**Exercise instructions:** Convert the entries, from the start through the line containing "giraffe has neck", inclusive, into a Markdown table with the columns Row and Line, one numbered row per line. Omit blank lines and the pictures.

**Record extracts:**
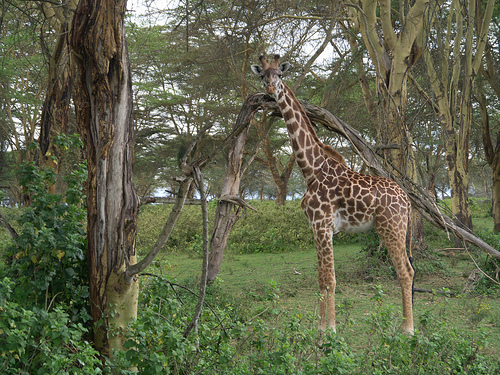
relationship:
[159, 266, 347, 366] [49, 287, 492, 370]
weeds on ground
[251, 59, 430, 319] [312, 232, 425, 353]
giraffe has legs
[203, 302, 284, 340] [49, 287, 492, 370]
sticks all ground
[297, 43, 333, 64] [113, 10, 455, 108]
clouds in sky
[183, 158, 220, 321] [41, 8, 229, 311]
branch sticking from tree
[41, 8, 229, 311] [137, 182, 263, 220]
tree has branch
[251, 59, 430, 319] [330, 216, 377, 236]
giraffe has stomach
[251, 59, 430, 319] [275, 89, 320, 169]
giraffe has neck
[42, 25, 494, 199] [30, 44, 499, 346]
forest i picture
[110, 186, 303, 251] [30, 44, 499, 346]
bushes in picture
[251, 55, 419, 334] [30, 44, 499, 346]
giraffe in picture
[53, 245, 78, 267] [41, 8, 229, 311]
fruits on tree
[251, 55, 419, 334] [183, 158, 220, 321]
giraffe near branch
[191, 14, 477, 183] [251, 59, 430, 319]
trees behind giraffe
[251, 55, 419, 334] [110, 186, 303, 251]
giraffe near bushes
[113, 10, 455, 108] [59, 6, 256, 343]
sky behind trees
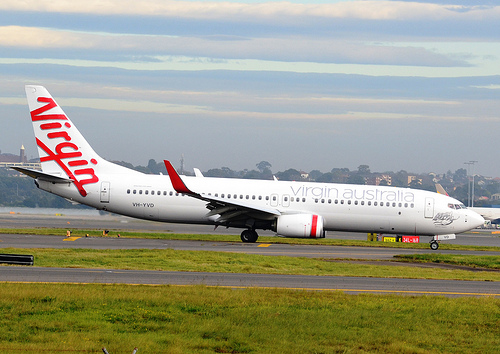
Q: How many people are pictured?
A: 0.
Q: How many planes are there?
A: 1.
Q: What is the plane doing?
A: Getting ready to leave.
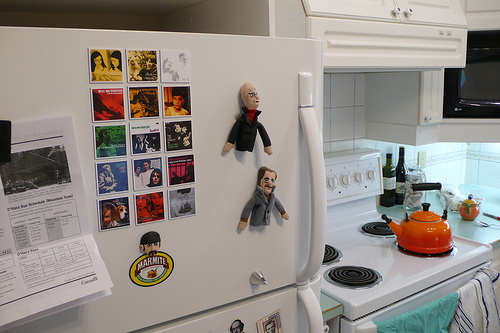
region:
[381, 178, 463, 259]
Orange teakettle on the stovetop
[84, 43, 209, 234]
Set of twelve refrigerator magnets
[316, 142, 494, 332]
White stove/oven combination with four burners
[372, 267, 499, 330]
Two dish towels, one green and one striped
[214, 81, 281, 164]
Refrigerator magnet of a man in black jacket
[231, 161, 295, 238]
Refrigerator magnet of a man with a gray jacket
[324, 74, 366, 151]
White square tile above the stove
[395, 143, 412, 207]
Black bottle of wine with a white label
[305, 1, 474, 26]
Kitchen cabinet above the stove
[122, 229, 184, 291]
Refrigerator magnet advertising Marmite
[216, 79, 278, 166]
Man in suit as frig magnet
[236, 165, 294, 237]
Man in suit as frig magnet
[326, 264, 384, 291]
Burner on white stove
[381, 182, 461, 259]
Orange tea kettle on stove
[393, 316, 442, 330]
Part of blue tea towel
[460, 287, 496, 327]
Part of striped tea towel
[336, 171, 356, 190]
Control knob for stove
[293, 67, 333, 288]
Freezer door handle for white frig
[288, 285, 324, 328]
Part of handle for white frig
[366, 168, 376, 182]
Control knob for white stove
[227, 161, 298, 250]
refrigerator magnet of a person in a coat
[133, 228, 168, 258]
cartoon refrigerator magnet of one of the members of the Beatles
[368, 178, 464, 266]
orange teapot sitting on a stove burner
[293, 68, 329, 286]
white handle on a freezer door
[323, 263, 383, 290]
black metal stove top burner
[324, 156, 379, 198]
row of white stove nobs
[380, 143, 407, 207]
bottles of oil in the kitchen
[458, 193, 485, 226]
small orange ceramic sugar bowl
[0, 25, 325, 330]
refrigerator and freezer with magnets on it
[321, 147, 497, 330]
white stove with a teapot on it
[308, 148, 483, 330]
White electric stove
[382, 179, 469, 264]
Orange kettle on the stove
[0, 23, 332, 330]
Freezer section of the refrigerator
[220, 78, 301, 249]
Fridge magnets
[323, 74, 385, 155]
White tiles over the stove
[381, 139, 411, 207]
Two green glass bottles on the countertop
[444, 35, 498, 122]
Black microwave oven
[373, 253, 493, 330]
Kitchen towels hung on the oven handle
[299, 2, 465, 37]
White kitchen cabinet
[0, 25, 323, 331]
the white refrigerator next to the stove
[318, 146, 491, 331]
the stove next to the refrigerator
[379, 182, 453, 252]
the orange tea kettle on the stove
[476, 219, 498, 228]
the spoon on the counter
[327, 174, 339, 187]
the knob on the stove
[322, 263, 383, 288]
the burner on the stove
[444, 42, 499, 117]
the black microwave on the shelf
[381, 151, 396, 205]
the bottle on the counter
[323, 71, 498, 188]
the tile on the walls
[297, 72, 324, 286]
the handle on the freezer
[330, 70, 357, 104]
a tile in a wall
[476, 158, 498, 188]
a tile in a wall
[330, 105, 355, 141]
a tile in a wall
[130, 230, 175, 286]
A magnet on a refrigerator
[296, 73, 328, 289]
A handle on a freezer door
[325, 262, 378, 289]
A burner on a stove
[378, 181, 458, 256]
A kettle on the stove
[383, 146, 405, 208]
Bottles in the kitchen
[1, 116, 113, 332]
Paper hanging on a freezer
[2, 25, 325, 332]
A refrigerator in the kitchen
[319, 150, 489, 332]
A stove in the kitchen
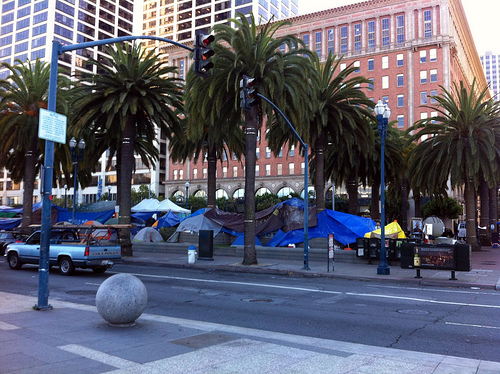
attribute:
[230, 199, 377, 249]
tarp — blue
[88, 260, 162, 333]
ball — CONCRETE, BIG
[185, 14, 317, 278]
palm tree — GREEN, LARGE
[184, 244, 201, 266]
fire hydrant — BLUE, WHITE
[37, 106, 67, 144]
sign — WHITE, GREEN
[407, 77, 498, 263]
tree — LARGE, GREEN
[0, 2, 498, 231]
buildings — TALL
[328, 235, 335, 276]
sign — WHITE, RED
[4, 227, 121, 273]
truck — LIGHT BLUE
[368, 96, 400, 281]
streetlight — OLD-FASHION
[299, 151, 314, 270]
pole — blue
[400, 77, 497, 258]
palm tree — GREEN, LARGE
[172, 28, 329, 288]
palm tree — LARGE, GREEN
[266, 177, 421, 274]
tarp — blue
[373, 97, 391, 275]
street light — BLUE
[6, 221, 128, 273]
truck — PICK UP, LIGHT BLUE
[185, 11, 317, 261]
tree — BROWN, LONG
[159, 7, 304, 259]
tree — GREEN, LARGE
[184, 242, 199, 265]
fire hydrant — WHITE, BLUE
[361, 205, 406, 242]
tarp — YELLOW, BRIGHT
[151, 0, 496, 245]
building — GREY, RED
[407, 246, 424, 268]
bottle — GREEN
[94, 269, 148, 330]
object — ROUND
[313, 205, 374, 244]
tarp — blue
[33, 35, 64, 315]
pole — blue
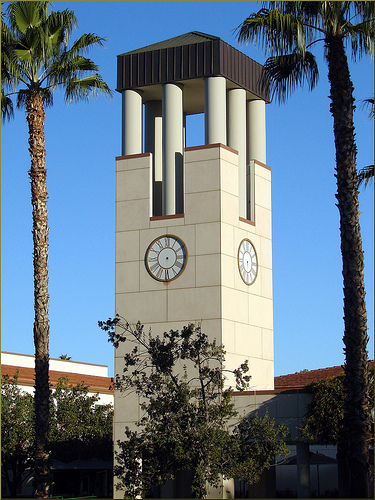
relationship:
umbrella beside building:
[305, 449, 335, 466] [7, 350, 369, 497]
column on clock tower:
[163, 84, 185, 215] [111, 31, 280, 498]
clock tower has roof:
[111, 31, 280, 498] [109, 27, 266, 92]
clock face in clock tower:
[145, 233, 187, 282] [111, 31, 280, 498]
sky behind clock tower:
[72, 0, 271, 64] [111, 31, 280, 498]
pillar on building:
[297, 445, 318, 498] [221, 366, 372, 445]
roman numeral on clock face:
[162, 234, 172, 246] [146, 236, 182, 282]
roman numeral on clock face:
[171, 258, 182, 268] [146, 236, 182, 282]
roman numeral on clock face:
[146, 256, 158, 265] [146, 236, 182, 282]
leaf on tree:
[235, 19, 335, 154] [245, 0, 362, 203]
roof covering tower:
[89, 8, 281, 125] [101, 16, 283, 449]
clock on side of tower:
[143, 229, 205, 288] [101, 16, 283, 449]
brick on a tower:
[164, 282, 223, 318] [101, 16, 283, 449]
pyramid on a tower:
[106, 25, 279, 106] [112, 29, 284, 389]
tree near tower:
[5, 0, 123, 491] [109, 11, 276, 445]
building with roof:
[100, 35, 297, 442] [98, 12, 302, 121]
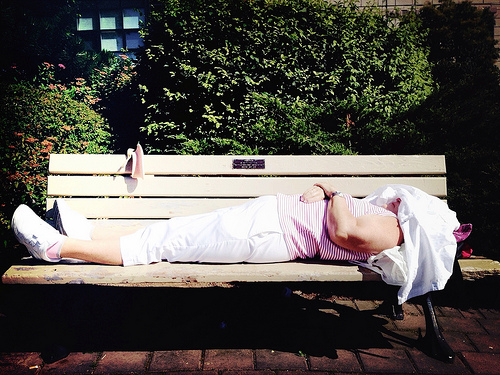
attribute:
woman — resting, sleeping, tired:
[19, 189, 477, 298]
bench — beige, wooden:
[57, 150, 460, 285]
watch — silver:
[325, 188, 342, 200]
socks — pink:
[44, 239, 75, 260]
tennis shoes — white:
[13, 198, 87, 269]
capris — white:
[124, 217, 290, 265]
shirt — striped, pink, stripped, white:
[278, 202, 388, 256]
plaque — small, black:
[224, 155, 271, 173]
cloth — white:
[396, 185, 456, 268]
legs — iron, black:
[402, 301, 455, 374]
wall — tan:
[340, 9, 498, 74]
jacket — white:
[387, 193, 465, 286]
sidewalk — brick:
[49, 318, 421, 375]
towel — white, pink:
[409, 210, 472, 283]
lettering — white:
[239, 161, 258, 167]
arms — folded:
[318, 182, 371, 254]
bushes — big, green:
[15, 70, 430, 153]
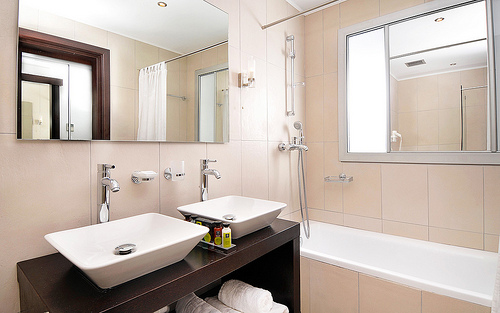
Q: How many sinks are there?
A: Two.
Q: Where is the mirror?
A: On the wall.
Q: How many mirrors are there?
A: 2.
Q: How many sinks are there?
A: 2.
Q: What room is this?
A: Bathroom.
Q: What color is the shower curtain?
A: White.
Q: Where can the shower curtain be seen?
A: As reflection in mirror.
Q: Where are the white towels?
A: On shelf under sinks.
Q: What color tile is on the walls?
A: Light pink.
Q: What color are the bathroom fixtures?
A: Silver.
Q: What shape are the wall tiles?
A: Square.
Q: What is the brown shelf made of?
A: Wood.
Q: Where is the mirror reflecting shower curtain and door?
A: Mirror on the sinks.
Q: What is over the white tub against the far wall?
A: Mirror to the right of the tub.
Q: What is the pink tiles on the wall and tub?
A: Bathroom with pink tiles.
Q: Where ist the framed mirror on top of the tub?
A: Bathroom over countertop.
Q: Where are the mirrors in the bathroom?
A: To the right and left.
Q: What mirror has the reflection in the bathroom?
A: The mirror to the left.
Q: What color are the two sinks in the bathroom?
A: The two sinks are white.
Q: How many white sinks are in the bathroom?
A: Two white sinks.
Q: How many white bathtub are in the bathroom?
A: One white bathtub.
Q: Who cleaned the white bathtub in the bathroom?
A: A person.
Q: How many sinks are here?
A: 2.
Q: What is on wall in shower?
A: Mirror.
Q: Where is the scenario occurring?
A: Bathroom.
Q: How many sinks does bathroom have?
A: 2.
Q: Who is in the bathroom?
A: No one.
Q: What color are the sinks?
A: White.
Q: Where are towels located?
A: Under sinks in vanity.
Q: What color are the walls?
A: Pink.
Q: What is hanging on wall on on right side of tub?
A: Mirror.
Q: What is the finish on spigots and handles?
A: Chrome.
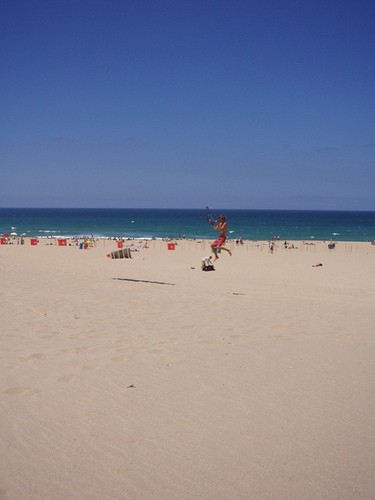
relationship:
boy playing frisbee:
[208, 214, 231, 263] [200, 205, 216, 258]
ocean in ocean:
[0, 206, 374, 242] [4, 188, 366, 247]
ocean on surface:
[0, 206, 374, 242] [116, 210, 209, 224]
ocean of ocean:
[0, 206, 374, 242] [81, 205, 313, 237]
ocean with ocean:
[81, 205, 313, 237] [0, 206, 374, 242]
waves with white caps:
[102, 196, 190, 226] [44, 220, 159, 241]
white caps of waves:
[44, 220, 159, 241] [102, 196, 190, 226]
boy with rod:
[208, 214, 231, 263] [202, 203, 215, 223]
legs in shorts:
[209, 250, 233, 252] [206, 238, 230, 261]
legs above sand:
[212, 240, 235, 262] [179, 242, 321, 350]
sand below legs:
[179, 242, 321, 350] [212, 240, 235, 262]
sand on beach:
[3, 235, 374, 498] [0, 206, 374, 497]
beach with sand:
[0, 206, 374, 497] [3, 235, 374, 498]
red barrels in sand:
[3, 222, 193, 254] [108, 339, 251, 462]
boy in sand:
[208, 214, 231, 263] [61, 324, 157, 416]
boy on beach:
[208, 214, 231, 263] [145, 389, 268, 500]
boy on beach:
[208, 214, 231, 263] [77, 319, 285, 420]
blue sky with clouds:
[0, 0, 375, 214] [39, 37, 306, 156]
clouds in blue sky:
[39, 37, 306, 156] [0, 0, 375, 214]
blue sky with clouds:
[0, 0, 375, 214] [0, 0, 375, 214]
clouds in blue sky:
[0, 0, 375, 214] [0, 0, 375, 214]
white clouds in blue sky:
[197, 182, 240, 194] [74, 34, 319, 134]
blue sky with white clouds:
[74, 34, 319, 134] [197, 182, 240, 194]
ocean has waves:
[0, 206, 374, 242] [5, 229, 178, 241]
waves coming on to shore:
[5, 229, 178, 241] [0, 233, 372, 258]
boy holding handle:
[210, 214, 236, 252] [203, 203, 216, 222]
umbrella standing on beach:
[9, 231, 19, 237] [0, 235, 372, 499]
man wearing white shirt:
[196, 255, 212, 272] [203, 255, 210, 262]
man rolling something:
[196, 255, 212, 272] [204, 264, 215, 270]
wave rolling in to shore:
[233, 223, 313, 240] [3, 236, 374, 268]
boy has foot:
[208, 214, 231, 263] [228, 248, 233, 256]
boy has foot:
[208, 214, 231, 263] [213, 255, 218, 261]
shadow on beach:
[112, 274, 173, 285] [0, 235, 372, 499]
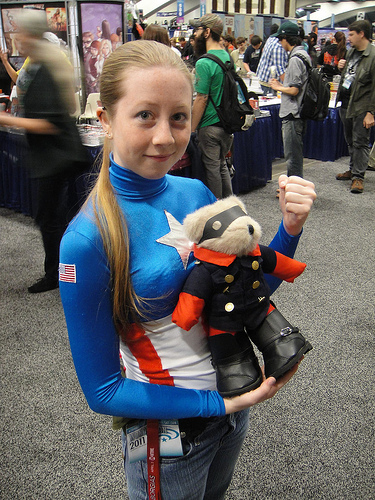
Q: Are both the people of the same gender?
A: No, they are both male and female.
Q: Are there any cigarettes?
A: No, there are no cigarettes.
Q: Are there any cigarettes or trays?
A: No, there are no cigarettes or trays.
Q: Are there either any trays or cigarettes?
A: No, there are no cigarettes or trays.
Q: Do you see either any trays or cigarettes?
A: No, there are no cigarettes or trays.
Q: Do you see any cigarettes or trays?
A: No, there are no cigarettes or trays.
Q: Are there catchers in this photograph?
A: No, there are no catchers.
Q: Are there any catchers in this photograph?
A: No, there are no catchers.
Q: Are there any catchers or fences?
A: No, there are no catchers or fences.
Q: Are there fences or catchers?
A: No, there are no catchers or fences.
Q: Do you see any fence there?
A: No, there are no fences.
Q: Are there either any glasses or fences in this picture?
A: No, there are no fences or glasses.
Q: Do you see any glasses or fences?
A: No, there are no fences or glasses.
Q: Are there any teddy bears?
A: Yes, there is a teddy bear.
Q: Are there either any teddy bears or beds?
A: Yes, there is a teddy bear.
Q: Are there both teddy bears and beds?
A: No, there is a teddy bear but no beds.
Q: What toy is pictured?
A: The toy is a teddy bear.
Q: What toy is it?
A: The toy is a teddy bear.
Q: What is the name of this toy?
A: That is a teddy bear.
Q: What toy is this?
A: That is a teddy bear.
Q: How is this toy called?
A: That is a teddy bear.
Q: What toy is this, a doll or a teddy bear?
A: That is a teddy bear.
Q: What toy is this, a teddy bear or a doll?
A: That is a teddy bear.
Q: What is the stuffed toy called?
A: The toy is a teddy bear.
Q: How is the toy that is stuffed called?
A: The toy is a teddy bear.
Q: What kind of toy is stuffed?
A: The toy is a teddy bear.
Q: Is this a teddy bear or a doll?
A: This is a teddy bear.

**Reply to the exercise:**
| Row | Line |
|---|---|
| 1 | relationship: |
| 2 | [159, 266, 347, 366] [49, 287, 492, 370] |
| 3 | weeds on ground |
| 4 | [251, 59, 430, 319] [312, 232, 425, 353] |
| 5 | giraffe has legs |
| 6 | [203, 302, 284, 340] [49, 287, 492, 370] |
| 7 | sticks all ground |
| 8 | [297, 43, 333, 64] [113, 10, 455, 108] |
| 9 | clouds in sky |
| 10 | [183, 158, 220, 321] [41, 8, 229, 311] |
| 11 | branch sticking from tree |
| 12 | [41, 8, 229, 311] [137, 182, 263, 220] |
| 13 | tree has branch |
| 14 | [251, 59, 430, 319] [330, 216, 377, 236] |
| 15 | giraffe has stomach |
| 16 | [251, 59, 430, 319] [275, 89, 320, 169] |
| 17 | giraffe has neck |